Rachman Rangkuty, 41 tahun, beranggota 3.000 petani.
Seorang eksportir yang biasa menampung karet dari para petani di
Labuhan Batu itu mengaku, membayar lebih mahal untuk sekilo
karet sekarang. "Dulu sebelum Kenop saya biasa membeli karet
lumb (latex) seharga Rp 400/kg, setelah Kenop harga naik terus.
Sekarang saya bayar Rp 750 satu kilo," katanya.
P3RSU yang langsung di bawah Ditjen Perkebunan nampaknya harus
lebih rajin memberi penyuluhan. Sebab sampai sekarang banyak
juga petani, termasuk di Labuhan Batu senang membeli transistor,
televisi, membangun runnah dan hal-hal konsumtif lain.
Suasana begitu juga terasa di Riau, Jambi dan Sumatera Selatan
yang hasilnya sebagian besar karet rakyat. "Bimbingan pemerintah
amat diperlukan, karena sebagian besar kebun rakyat itu sudah
mendesak untuk diremajakan," kata kalangan eksportir di
Palembang. Daerah itu terkenal dengan ekspor karet bongkah
(crumb rubber). Adalah dari Palembang, Jambi dan pelabuhan
Pakanbaru mengalir karet rakyat ke luar negeri.

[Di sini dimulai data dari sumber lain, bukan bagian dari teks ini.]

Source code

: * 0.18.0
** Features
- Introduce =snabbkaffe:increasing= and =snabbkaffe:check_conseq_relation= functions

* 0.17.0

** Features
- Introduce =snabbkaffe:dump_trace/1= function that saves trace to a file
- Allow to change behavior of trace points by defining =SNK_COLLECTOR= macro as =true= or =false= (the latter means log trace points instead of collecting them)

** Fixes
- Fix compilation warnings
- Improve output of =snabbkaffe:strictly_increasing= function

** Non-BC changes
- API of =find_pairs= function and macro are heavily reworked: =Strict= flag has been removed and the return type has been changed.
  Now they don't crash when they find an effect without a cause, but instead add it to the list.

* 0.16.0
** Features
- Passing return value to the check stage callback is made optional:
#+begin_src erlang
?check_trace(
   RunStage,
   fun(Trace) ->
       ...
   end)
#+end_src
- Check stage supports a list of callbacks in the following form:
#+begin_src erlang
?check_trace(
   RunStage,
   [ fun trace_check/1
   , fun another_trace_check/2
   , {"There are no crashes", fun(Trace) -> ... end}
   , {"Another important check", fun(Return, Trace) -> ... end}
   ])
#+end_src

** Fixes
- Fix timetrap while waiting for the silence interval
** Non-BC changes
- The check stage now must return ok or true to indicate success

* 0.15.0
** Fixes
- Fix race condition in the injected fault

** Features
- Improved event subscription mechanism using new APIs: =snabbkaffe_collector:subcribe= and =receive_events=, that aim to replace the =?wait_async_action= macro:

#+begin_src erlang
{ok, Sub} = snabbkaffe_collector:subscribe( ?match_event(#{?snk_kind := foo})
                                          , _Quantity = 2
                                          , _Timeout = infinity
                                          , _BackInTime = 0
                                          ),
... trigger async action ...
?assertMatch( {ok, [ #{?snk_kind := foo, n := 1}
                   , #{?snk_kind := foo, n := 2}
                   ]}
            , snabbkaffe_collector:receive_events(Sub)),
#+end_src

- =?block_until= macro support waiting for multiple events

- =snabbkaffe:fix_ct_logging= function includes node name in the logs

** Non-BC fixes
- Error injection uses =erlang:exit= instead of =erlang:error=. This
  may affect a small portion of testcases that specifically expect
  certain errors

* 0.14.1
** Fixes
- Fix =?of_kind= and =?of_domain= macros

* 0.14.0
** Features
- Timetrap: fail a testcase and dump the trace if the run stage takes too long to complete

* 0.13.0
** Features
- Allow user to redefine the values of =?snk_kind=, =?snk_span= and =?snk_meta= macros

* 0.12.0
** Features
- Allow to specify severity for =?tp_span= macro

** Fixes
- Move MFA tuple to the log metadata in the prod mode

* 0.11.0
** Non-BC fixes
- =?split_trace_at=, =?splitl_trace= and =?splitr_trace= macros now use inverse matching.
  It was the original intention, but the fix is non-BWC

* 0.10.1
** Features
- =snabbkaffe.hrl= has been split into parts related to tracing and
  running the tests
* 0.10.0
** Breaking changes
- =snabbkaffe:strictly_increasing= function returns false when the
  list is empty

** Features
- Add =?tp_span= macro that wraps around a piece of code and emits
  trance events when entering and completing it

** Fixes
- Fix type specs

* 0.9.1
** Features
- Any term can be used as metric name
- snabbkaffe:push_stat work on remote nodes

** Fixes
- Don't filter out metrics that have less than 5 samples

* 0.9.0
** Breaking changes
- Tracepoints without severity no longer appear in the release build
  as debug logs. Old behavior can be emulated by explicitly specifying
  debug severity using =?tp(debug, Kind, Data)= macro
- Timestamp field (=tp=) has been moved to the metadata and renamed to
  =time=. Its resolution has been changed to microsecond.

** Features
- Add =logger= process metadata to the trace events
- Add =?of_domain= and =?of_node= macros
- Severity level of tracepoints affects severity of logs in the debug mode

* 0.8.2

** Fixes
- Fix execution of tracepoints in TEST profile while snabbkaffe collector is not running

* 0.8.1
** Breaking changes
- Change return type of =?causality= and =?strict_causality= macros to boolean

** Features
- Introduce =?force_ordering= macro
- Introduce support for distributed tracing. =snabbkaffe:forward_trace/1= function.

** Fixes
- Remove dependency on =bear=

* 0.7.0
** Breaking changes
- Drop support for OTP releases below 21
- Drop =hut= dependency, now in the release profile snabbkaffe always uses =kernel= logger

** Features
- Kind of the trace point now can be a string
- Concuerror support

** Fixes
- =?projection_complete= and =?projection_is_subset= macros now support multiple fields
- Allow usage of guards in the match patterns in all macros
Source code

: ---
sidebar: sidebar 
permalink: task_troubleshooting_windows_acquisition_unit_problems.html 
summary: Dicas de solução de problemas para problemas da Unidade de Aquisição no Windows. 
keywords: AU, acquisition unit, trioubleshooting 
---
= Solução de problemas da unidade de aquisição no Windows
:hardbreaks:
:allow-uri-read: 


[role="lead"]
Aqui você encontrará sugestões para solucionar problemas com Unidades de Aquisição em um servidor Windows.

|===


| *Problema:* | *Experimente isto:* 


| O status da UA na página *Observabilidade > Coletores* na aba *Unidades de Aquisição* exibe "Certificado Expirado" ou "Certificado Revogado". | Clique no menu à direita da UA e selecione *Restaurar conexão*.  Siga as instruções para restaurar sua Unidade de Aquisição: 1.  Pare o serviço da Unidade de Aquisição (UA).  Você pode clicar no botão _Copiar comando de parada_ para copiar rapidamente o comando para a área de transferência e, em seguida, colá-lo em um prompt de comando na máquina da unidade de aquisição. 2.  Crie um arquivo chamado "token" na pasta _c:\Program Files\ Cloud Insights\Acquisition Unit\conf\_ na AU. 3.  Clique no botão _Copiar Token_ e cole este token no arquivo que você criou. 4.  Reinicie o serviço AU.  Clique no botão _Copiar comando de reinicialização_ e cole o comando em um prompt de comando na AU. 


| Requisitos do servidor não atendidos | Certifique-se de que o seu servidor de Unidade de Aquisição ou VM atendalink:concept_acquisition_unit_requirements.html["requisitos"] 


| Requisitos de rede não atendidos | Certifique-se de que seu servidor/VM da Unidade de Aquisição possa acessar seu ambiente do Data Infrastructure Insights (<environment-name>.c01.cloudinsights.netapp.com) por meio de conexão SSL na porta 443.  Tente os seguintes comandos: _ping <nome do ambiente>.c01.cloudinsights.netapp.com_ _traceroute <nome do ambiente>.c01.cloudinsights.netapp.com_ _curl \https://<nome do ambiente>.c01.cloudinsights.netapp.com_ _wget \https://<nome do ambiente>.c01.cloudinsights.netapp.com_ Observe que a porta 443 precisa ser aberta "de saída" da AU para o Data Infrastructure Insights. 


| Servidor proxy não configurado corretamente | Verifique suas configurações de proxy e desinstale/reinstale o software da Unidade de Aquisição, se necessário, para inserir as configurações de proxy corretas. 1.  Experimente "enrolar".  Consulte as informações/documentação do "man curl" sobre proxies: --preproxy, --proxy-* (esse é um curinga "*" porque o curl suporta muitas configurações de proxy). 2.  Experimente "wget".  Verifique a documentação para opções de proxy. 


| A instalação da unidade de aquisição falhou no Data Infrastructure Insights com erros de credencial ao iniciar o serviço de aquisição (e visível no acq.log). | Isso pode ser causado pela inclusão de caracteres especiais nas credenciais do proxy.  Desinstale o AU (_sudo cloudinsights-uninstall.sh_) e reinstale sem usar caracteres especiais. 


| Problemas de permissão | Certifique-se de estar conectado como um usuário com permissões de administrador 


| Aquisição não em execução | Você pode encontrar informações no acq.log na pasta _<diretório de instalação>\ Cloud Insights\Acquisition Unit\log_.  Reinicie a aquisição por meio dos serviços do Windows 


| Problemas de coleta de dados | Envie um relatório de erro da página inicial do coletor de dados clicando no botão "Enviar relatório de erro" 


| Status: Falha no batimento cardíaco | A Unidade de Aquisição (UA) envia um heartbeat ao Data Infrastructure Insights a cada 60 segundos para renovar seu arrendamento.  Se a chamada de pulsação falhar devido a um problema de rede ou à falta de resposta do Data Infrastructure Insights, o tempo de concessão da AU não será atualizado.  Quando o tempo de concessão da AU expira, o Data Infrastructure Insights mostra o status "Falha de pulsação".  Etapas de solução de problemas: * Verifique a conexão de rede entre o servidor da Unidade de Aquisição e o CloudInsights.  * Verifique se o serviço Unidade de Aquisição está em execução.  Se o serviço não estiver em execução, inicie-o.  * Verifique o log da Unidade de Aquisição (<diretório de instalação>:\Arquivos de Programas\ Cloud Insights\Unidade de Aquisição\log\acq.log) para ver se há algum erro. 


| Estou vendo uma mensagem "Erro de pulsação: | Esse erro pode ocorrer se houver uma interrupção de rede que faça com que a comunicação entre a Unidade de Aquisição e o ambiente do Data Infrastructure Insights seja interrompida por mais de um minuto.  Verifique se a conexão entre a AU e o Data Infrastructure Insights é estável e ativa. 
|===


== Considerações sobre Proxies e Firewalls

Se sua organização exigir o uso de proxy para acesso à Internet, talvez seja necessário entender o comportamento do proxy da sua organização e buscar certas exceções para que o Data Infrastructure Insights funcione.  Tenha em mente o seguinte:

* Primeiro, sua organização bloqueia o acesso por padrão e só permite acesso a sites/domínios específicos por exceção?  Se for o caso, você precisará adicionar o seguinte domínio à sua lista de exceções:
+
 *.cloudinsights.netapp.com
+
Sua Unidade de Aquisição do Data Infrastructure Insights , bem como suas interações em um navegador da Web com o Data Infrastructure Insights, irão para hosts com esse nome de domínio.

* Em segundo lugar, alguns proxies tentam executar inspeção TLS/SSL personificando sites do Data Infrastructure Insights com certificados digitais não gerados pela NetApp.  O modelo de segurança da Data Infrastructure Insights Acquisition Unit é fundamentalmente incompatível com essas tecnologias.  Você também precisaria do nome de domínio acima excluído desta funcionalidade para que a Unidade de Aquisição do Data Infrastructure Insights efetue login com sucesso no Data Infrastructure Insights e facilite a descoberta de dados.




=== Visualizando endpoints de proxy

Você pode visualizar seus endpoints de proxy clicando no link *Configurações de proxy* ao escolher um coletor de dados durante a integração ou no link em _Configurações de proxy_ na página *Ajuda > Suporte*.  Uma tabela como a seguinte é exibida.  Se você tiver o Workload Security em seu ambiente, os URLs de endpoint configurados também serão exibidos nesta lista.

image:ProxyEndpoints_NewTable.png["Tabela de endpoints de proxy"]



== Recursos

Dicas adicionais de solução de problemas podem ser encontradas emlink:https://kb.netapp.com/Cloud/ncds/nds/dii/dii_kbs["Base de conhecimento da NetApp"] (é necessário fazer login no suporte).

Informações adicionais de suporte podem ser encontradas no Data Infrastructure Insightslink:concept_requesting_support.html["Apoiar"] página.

Selama tahun lalu harga karet meningkat sekitar 48% di Tokyo. Di
bursa London dan New York naik antara 16 - 18% saja. Dalam tahun
1980 kalangan eksportir melihat harga karet akan naik terus. Ini
sebagian disebabkan ekspor mobil yang meningkat. Juga karena
disulut harga minyak yang terus melonjak. Untuk pengapalan bulan
Februari 1980, harga dua pekan lalu mencapai S$sen 314,50 per
kilo di Singapura. Untuk pengapalan bulan Maret naik menjadi
S$sen 318 per kilo.
Sintetis? "Tak perlu takut," kata beberapa kalangan eksportir
karet di Jakarta. Mereka berpendapat tak semua barang bisa
dibikin dari karet sintetis. Di beberapa negara Eropa ada
semacam ketentuan dari pemerintah untuk menetapkan kadar
campuran karet sintetis dengan karet alam, untuk menjaga
keselamatan manusia, misalnya untuk produksi ban mobil.
Seorang pengusaha karet besar di Medan mengatakan menjual karet
sekarang "laris seperti menjual pisang goreng." Menurut
pengusaha itu, selain perlu diperluas proyek seperti P3RSU, ada
baiknya dibentuk "semacam kowilhan-kowilhan yang khusus
mengatur bisnis komoditi ekspor."
Untuk Sumatera Utara misalnya, pengusaha itu melihat perlunya
dibentuk kowilhan yang khusus membina pengusaha dan petani
karet, juga beberapa komoditi penting seperti kelapa sawit.
Adalah kowilhan itu yang mengurus permodalan, teknis pertanian,
pemasaran dan lain-lain.
Barangkali yang dimaksudkan eksportir karet besar itu dengan
"kowilhan" adalah semacam mini-estates -- pusat-pusat pelayanan
untuk industri kecil, seperti dibentuk oleh Departemen
Perindustrian. Menurut buku RAPBN 1980/1981, di sektor non
minyak ekspor karet kembali menduduki anak tangga nomor dua
setelah kayu. Tadinya kedudukan karet itu digeser oleh kopi.
Menurut buku RAPBN 1980/1981 nilai ekspor karet antara
Januari-September 1978 dengan periode yang sama selama 1979,
naik dari US$497,2 juta menjadi US$727,1 juta (46,2%). Sekalipun
dalam volume selama waktu itu, hanya bertambah 6,8% dari 631.800
tor. menjadi 674.800 ton. Andil Sumatera Utara selama itu adalah
290.776 ton, berarti US$328,5 juta.
Kalangan eksportir optimistis angka-angka itu akan meningkat.
Hanya saja, untuk Sumatera Utara, mereka menghimbau agar
pelabuhan Belawan yang sering kongesti segera diperbaiki.